__Written task__. Within the listing below, filter for "تواند" and copy every matching line.

__Records shown__.
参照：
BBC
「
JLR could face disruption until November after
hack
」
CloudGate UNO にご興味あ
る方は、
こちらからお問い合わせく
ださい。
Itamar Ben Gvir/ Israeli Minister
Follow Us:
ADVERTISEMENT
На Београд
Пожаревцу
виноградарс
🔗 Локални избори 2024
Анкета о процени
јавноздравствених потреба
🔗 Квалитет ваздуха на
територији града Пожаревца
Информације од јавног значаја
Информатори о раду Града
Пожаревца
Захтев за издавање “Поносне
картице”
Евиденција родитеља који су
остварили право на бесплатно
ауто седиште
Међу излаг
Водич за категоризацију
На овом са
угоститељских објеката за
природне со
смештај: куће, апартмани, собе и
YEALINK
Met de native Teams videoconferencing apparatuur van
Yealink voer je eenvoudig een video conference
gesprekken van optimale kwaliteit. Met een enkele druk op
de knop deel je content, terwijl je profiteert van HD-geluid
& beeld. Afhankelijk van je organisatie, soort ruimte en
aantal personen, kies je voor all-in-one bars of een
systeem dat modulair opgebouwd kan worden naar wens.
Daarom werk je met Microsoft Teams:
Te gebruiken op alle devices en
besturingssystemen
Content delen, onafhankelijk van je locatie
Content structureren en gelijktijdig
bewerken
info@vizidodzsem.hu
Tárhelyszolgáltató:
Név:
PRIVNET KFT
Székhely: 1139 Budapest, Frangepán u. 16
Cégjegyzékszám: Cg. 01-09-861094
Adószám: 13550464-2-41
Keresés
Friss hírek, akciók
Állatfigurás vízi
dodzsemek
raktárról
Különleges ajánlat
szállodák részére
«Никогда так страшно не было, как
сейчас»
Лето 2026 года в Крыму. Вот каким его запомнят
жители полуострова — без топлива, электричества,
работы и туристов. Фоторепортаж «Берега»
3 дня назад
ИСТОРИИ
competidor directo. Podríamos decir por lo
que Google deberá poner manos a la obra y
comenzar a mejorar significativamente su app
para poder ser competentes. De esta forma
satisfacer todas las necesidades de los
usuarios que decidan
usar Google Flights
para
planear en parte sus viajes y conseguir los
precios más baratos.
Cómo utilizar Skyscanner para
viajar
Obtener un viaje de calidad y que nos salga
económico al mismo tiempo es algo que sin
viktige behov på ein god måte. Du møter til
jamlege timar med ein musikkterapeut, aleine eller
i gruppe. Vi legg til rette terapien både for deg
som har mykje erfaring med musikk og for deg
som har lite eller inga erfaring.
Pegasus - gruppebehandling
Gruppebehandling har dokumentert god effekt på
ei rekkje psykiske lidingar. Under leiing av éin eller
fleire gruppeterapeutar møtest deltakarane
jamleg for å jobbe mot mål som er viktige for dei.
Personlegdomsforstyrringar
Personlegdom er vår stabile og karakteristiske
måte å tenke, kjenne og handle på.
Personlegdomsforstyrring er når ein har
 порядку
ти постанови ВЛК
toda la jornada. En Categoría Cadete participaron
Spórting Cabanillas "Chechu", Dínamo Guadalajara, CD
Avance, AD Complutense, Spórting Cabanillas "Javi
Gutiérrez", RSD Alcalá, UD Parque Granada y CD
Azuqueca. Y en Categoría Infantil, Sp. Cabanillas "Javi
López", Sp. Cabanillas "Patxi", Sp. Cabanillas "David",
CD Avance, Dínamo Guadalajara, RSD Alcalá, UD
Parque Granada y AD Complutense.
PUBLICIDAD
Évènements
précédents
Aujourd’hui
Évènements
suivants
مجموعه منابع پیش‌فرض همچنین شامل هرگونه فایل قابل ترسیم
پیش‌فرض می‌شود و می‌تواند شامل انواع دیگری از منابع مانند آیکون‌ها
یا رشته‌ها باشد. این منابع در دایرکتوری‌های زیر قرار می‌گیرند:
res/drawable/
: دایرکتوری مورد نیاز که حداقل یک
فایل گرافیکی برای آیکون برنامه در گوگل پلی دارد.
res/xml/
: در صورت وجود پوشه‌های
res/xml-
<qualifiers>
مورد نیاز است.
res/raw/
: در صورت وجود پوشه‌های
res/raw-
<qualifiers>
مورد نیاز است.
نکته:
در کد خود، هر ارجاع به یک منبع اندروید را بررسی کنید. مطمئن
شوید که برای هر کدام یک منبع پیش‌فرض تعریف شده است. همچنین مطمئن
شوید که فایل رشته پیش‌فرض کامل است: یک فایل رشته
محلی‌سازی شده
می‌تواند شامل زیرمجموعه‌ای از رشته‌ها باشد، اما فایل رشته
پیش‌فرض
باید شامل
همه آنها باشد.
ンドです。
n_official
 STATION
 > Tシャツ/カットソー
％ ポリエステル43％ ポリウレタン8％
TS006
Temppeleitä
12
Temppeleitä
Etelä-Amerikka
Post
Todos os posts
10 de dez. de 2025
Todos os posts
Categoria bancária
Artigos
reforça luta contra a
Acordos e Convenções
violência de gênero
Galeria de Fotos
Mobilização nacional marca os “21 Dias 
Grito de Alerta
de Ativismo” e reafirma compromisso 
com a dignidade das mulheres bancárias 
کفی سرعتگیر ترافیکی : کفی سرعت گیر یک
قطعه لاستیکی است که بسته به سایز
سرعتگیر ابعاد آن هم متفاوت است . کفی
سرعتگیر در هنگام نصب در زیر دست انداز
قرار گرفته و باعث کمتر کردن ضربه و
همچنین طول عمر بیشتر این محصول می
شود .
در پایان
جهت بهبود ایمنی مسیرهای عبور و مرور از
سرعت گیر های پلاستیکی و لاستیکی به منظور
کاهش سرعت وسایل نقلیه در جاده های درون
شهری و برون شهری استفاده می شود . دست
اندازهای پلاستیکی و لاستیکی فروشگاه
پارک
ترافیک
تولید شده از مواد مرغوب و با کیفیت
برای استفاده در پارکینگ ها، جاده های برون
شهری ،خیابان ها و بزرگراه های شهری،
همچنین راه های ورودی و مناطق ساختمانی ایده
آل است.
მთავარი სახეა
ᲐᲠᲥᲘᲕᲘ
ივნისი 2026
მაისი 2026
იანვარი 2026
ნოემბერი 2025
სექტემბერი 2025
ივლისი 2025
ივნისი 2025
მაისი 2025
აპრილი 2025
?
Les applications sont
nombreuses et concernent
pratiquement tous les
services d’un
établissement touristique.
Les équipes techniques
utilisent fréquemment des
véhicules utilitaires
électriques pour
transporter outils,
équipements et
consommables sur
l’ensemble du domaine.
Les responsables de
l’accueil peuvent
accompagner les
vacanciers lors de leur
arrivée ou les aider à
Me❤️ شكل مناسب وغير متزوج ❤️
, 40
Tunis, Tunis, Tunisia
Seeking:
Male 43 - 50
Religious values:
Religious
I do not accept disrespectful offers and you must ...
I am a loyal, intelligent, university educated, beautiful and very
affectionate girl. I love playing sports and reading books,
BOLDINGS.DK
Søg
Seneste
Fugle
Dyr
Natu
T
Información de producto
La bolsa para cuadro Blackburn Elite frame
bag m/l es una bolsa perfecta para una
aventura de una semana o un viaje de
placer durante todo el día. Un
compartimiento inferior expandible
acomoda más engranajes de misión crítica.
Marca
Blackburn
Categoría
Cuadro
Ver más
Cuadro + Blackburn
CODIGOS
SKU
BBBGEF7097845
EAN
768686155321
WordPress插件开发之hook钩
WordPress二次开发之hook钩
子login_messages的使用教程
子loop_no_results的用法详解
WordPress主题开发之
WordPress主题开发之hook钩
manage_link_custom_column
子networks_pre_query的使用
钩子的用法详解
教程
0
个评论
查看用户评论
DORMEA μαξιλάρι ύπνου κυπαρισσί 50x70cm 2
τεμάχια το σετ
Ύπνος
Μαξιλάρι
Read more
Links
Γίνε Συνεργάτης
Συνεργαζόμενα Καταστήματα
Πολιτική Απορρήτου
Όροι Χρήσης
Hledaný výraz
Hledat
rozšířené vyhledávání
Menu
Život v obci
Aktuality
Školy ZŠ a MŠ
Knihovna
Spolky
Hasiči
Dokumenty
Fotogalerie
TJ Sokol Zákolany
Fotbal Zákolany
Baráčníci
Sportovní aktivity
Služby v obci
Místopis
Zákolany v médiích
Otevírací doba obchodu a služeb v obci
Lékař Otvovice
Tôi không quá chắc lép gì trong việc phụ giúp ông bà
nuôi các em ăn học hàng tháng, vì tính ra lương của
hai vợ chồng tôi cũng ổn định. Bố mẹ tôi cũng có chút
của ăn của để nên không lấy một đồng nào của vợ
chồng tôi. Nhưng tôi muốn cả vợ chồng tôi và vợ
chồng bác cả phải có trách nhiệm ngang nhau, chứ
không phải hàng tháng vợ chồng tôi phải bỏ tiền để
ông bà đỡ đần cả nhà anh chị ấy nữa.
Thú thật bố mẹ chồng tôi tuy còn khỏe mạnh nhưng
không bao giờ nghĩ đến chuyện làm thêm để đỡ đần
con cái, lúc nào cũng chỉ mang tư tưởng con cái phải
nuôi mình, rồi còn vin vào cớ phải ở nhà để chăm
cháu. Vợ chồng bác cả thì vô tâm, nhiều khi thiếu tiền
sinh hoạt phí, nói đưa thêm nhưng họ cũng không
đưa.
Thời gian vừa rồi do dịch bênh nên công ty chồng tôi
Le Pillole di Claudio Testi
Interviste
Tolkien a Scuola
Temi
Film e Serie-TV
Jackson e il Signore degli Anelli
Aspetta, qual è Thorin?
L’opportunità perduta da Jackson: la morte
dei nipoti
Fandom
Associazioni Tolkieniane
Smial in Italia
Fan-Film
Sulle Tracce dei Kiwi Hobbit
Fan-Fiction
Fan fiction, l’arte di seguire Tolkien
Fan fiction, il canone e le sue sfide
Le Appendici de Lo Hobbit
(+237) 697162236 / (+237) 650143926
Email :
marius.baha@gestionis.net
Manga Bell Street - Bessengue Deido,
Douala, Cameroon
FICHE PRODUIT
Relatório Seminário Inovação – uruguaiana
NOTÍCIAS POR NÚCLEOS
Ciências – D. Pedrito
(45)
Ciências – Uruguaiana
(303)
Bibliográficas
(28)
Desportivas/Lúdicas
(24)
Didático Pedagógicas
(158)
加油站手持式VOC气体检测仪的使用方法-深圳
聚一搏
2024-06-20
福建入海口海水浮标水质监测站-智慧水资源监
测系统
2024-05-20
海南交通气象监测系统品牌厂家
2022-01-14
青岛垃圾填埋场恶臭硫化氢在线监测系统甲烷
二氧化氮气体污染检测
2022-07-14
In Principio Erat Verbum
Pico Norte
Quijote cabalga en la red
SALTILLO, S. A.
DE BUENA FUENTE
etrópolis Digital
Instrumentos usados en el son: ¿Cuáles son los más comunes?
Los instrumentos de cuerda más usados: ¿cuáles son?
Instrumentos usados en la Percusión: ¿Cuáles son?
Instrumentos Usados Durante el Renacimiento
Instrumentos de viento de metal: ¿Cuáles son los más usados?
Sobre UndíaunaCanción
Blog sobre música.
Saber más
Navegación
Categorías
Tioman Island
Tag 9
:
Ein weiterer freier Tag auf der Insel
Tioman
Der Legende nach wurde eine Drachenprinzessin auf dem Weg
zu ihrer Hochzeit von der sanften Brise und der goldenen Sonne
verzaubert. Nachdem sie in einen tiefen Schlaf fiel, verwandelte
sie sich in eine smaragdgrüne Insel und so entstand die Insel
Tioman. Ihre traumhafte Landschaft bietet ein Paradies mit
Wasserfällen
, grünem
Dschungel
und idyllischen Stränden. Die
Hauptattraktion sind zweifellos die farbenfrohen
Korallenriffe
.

__Output for this task__.
پیش‌فرض می‌شود و می‌تواند شامل انواع دیگری از منابع مانند آیکون‌ها
می‌تواند شامل زیرمجموعه‌ای از رشته‌ها باشد، اما فایل رشته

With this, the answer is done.